Making Spark faster was another focus of this release. According to Databricks’ 2015 Spark Survey, 91% of its users said that performance is one of the most important aspects of Apache Spark. This led Databricks to consider how Spark’s physical execution layer was built, and now, Spark 2.0 ships with the second-generation Tungsten engine. This Tungsten engine “builds upon ideas from modern compilers and MPP databases and applies them to Spark workloads,” according to the company.
As a way to get applications to make real-time decisions, Spark 2.0 includes a new API called Structured Streaming, which has three key improvements: integrated APIs with batch jobs, transactional interaction with storage systems, and rich integration with the rest of Spark. Additionally, Spark 2.0 ships with an initial, alpha version of Structured Streaming as an extension to the DataFrame and Dataset APIs.
With these improvements, developers won’t have to manage failures manually or keep their applications in sync with batch jobs.

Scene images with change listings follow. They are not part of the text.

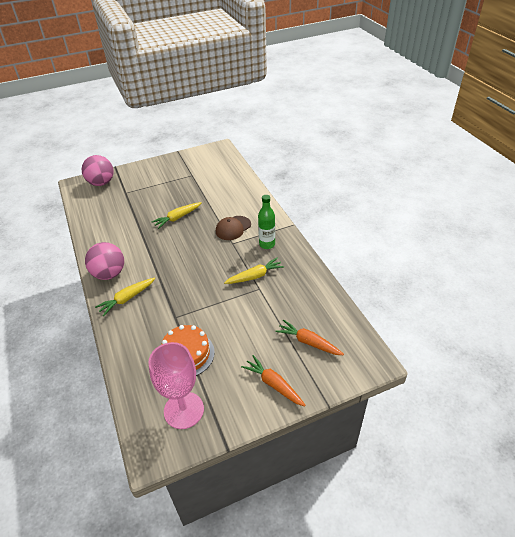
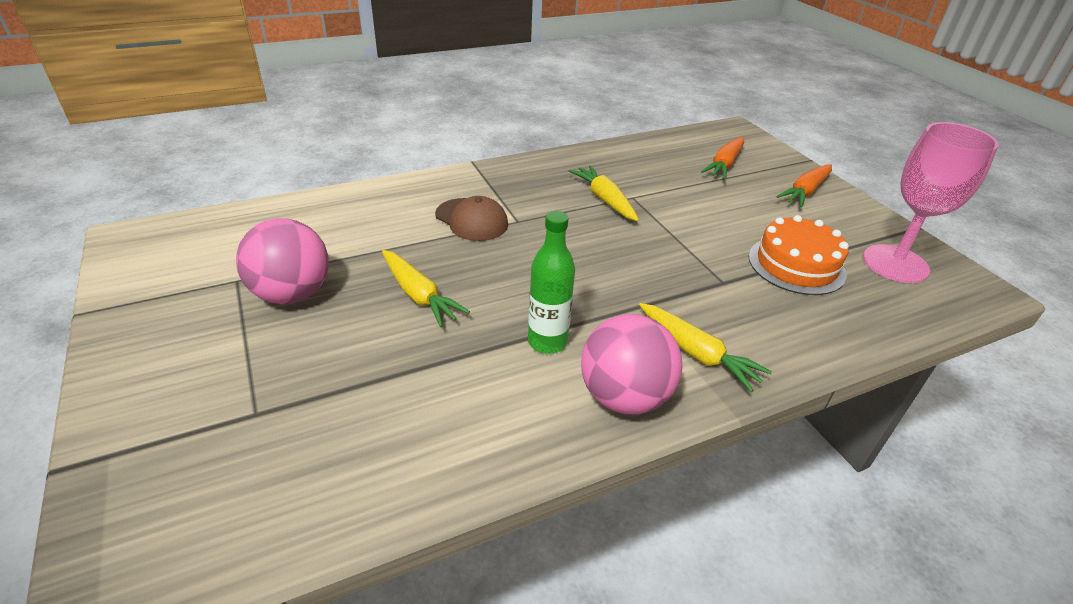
camera: 95 degrees left, 5 degrees down
pink ball [82,155,114,186] -> pink ball moved to [236,218,329,304]
green bottle [258,195,275,249] -> green bottle moved to [528,211,575,354]

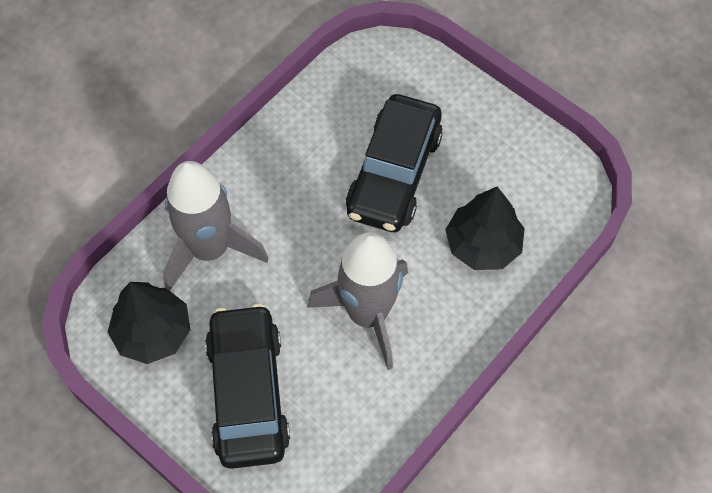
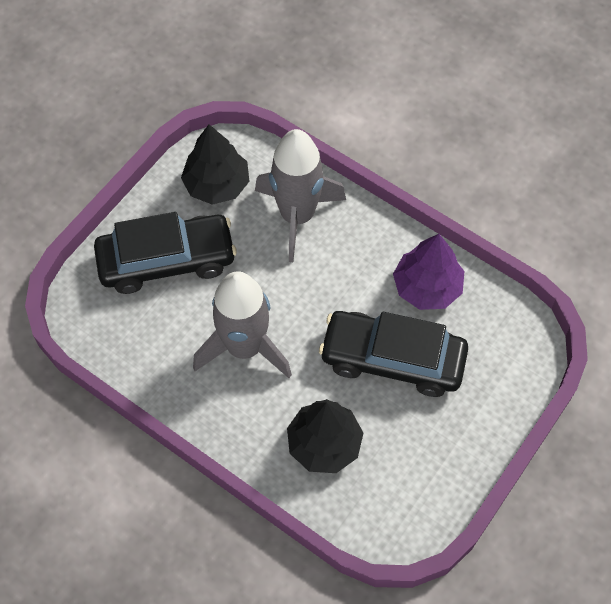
camera: 85 degrees right, 0 degrees up
none -> purple tree [393,234,464,310]

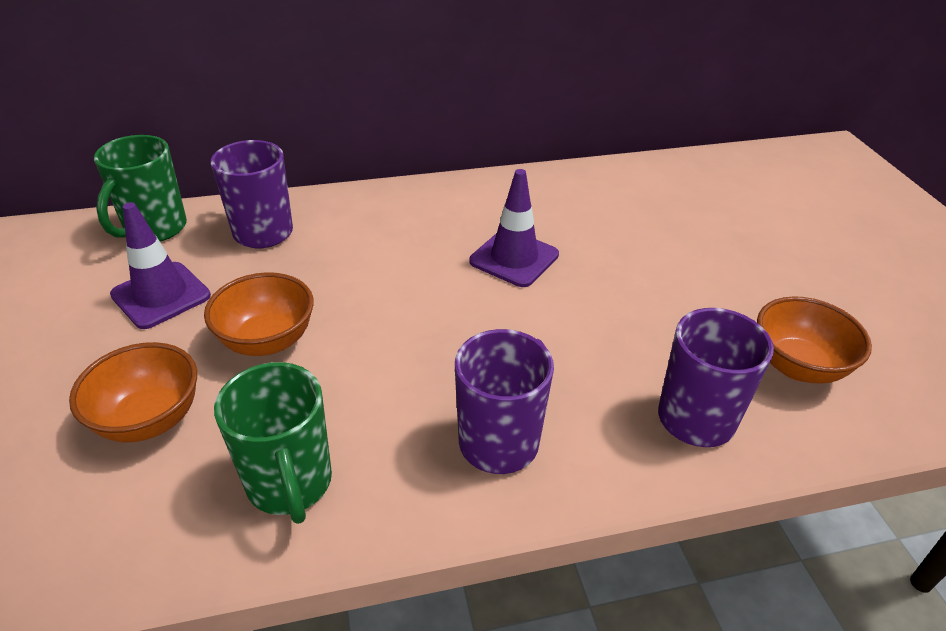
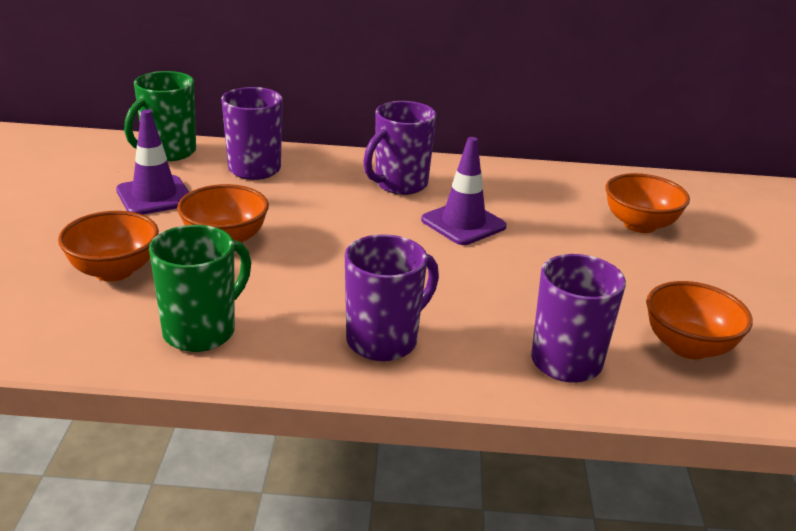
camera: 15 degrees right, 10 degrees down
green mug [214,362,332,524] -> green mug turned 135 degrees counterclockwise [149,225,251,352]
none -> purple mug [363,101,436,195]
none -> orange bowl [606,173,690,233]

The streaming job will always give the same answer as a batch job on the same data, according to the company. Developers will also be able to build complete applications instead of just streaming pipelines with more integration with the rest of Spark. Databricks expects more integrations with MLlib and other libraries in the near future, according to the company.
Overall, Spark users will be able to see more east of use with this release, as well as an updated Databricks workspace that supports Structured Streaming, according to Databricks. The company said more details on Structured Streaming in Apache Spark 2.0 are coming soon.